◆ Written problem ◆
Arrange the lines below as a Markdown table with the columns "Row" and "Line", numbering each row and skipping any blank lines. Leave the pictures out of the table.

◆ Records ◆
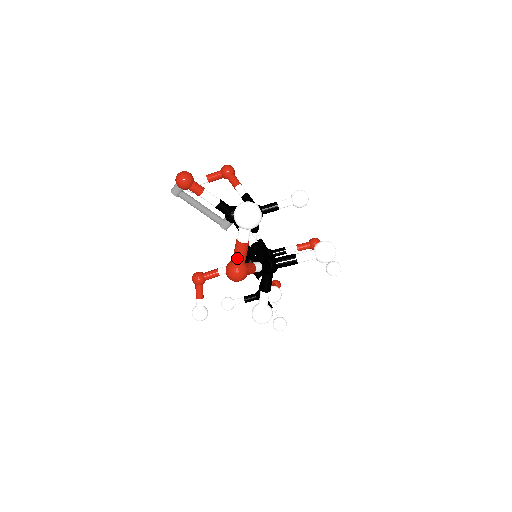
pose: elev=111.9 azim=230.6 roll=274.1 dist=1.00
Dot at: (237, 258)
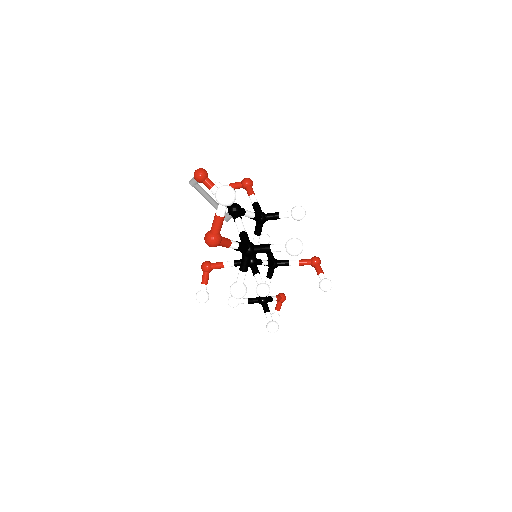
Dot at: (213, 228)
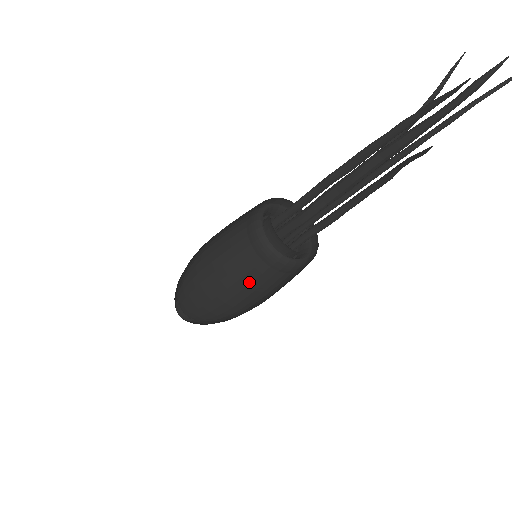
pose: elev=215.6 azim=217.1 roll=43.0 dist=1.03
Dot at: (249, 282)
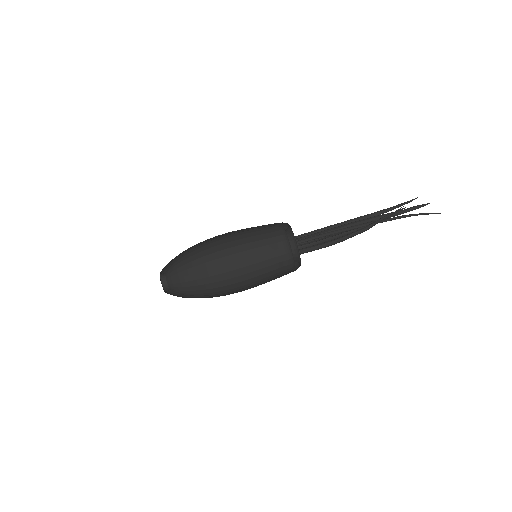
Dot at: (258, 254)
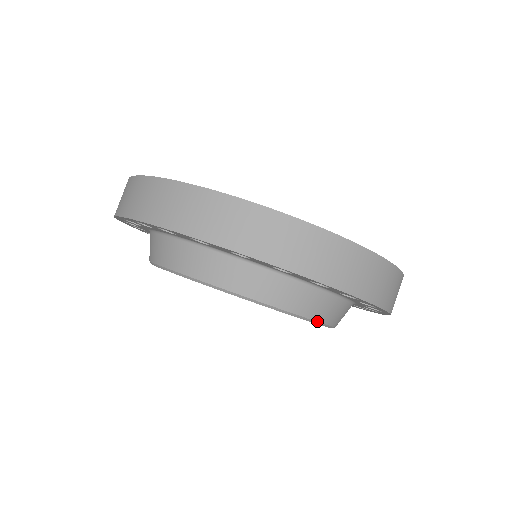
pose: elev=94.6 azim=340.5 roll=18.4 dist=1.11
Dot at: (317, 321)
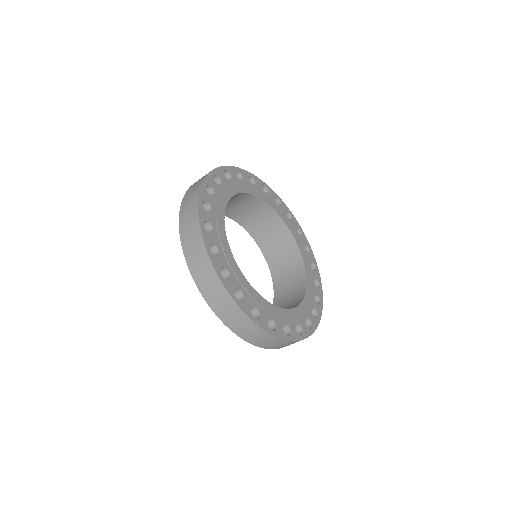
Dot at: occluded
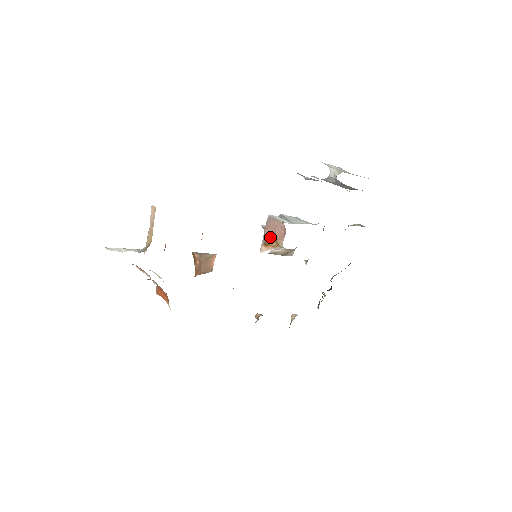
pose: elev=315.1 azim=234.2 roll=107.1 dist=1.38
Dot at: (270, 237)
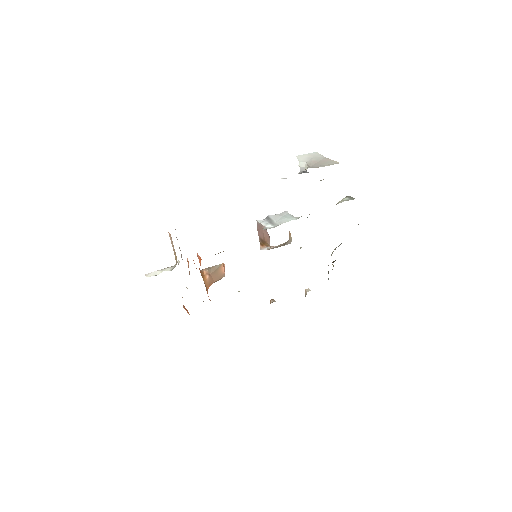
Dot at: (262, 239)
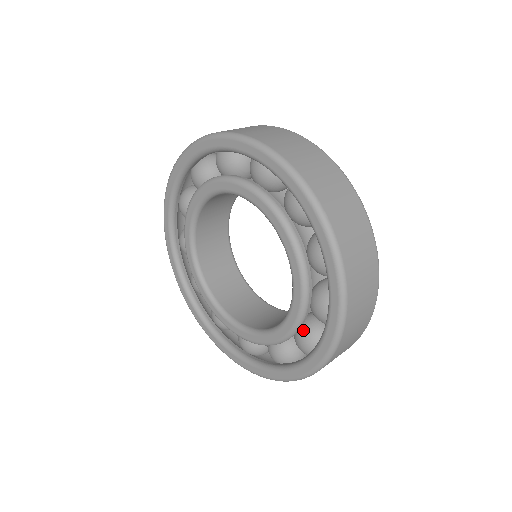
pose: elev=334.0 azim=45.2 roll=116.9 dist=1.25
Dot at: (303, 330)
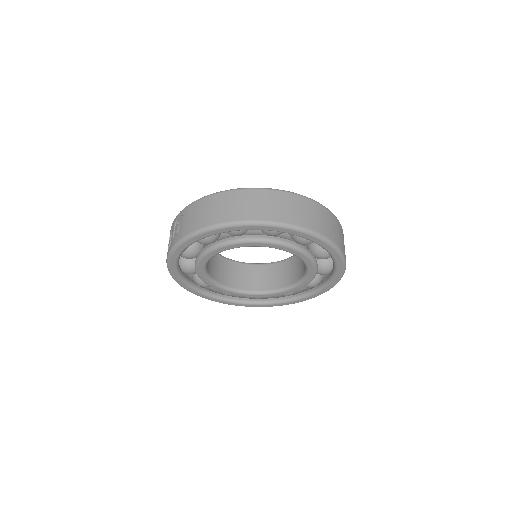
Dot at: (319, 268)
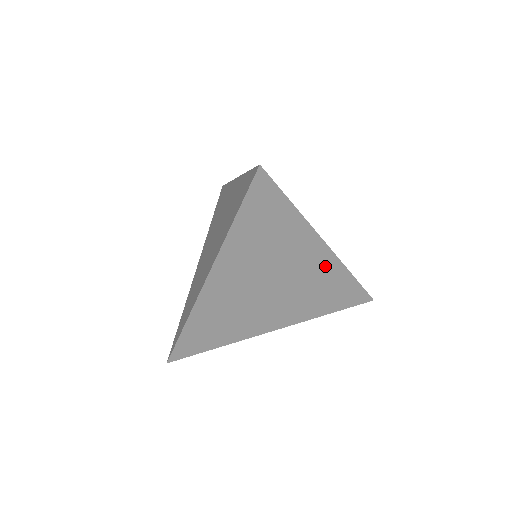
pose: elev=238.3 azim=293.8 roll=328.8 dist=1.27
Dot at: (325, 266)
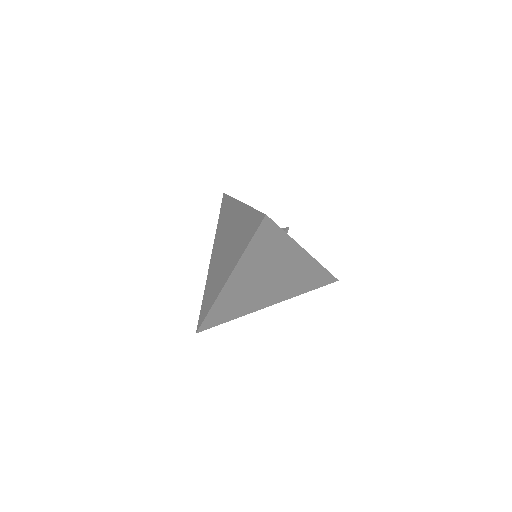
Dot at: (306, 265)
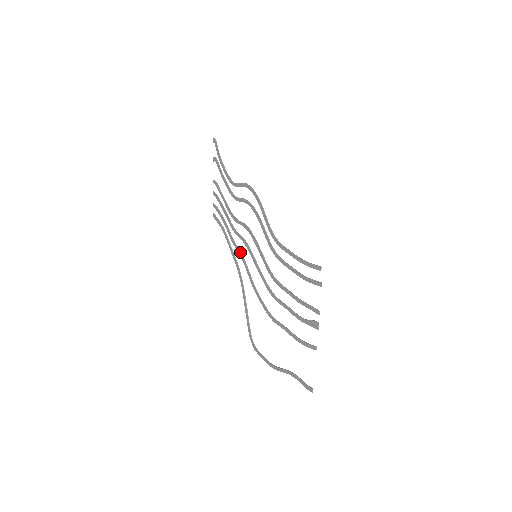
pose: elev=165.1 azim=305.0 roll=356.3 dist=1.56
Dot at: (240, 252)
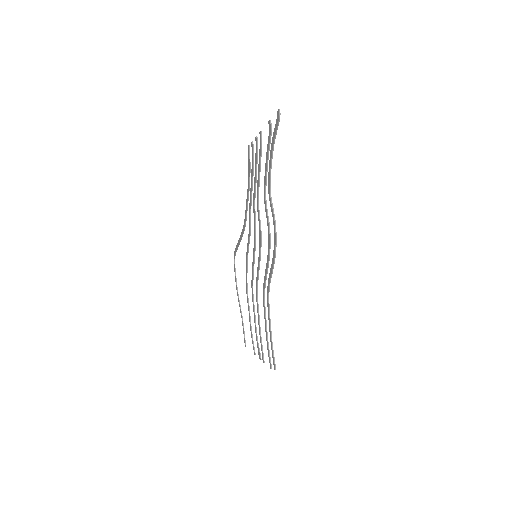
Dot at: (250, 223)
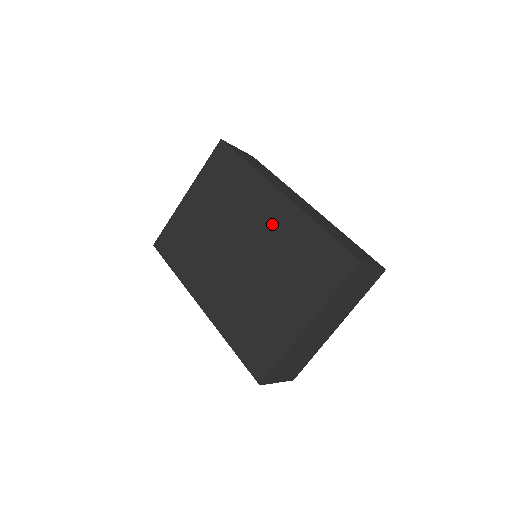
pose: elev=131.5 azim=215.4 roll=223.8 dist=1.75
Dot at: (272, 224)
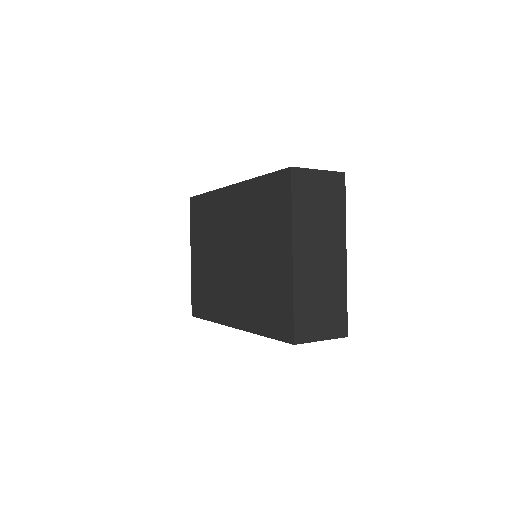
Dot at: (237, 212)
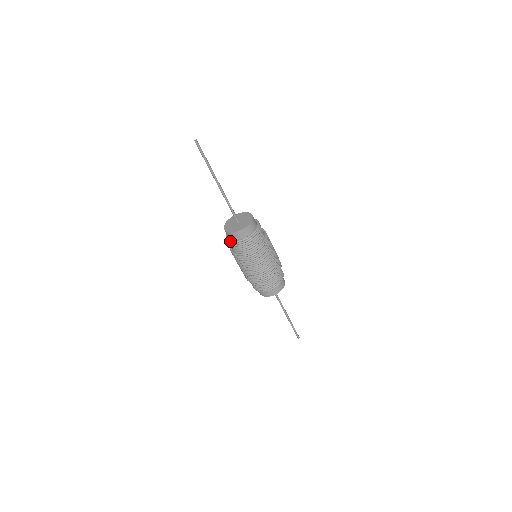
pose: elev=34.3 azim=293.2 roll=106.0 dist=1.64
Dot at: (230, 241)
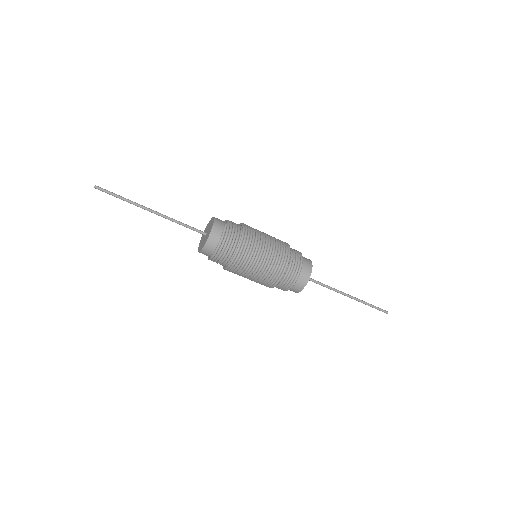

◆ Task answer ◆
| Row | Line |
|---|---|
| 1 | pose: elev=111.9 azim=230.6 roll=274.1 dist=1.00 |
| 2 | Dot at: (237, 258) |
| 3 | Dot at: (213, 228) |
| 4 | pose: elev=215.6 azim=217.1 roll=43.0 dist=1.03 |
| 5 | Dot at: (249, 282) |
| 6 | Dot at: (258, 254) |
| 7 | pose: elev=94.6 azim=340.5 roll=18.4 dist=1.11 |
| 8 | Dot at: (317, 321) |
| 9 | Dot at: occluded |
| 10 | pose: elev=315.1 azim=234.2 roll=107.1 dist=1.38 |
| 11 | Dot at: (270, 237) |
| 12 | Dot at: (262, 239) |
| 13 | pose: elev=334.0 azim=45.2 roll=116.9 dist=1.25 |
| 14 | Dot at: (303, 330) |
| 15 | Dot at: (319, 268) |
| 16 | pose: elev=238.3 azim=293.8 roll=328.8 dist=1.27 |
| 17 | Dot at: (325, 266) |
| 18 | Dot at: (306, 265) |
| 19 | pose: elev=165.1 azim=305.0 roll=356.3 dist=1.56 |
| 20 | Dot at: (240, 252) |
| 21 | Dot at: (250, 223) |
| 22 | pose: elev=131.5 azim=215.4 roll=223.8 dist=1.75 |
| 23 | Dot at: (272, 224) |
| 24 | Dot at: (237, 212) |
| 25 | pose: elev=34.3 azim=293.2 roll=106.0 dist=1.64 |
| 26 | Dot at: (230, 241) |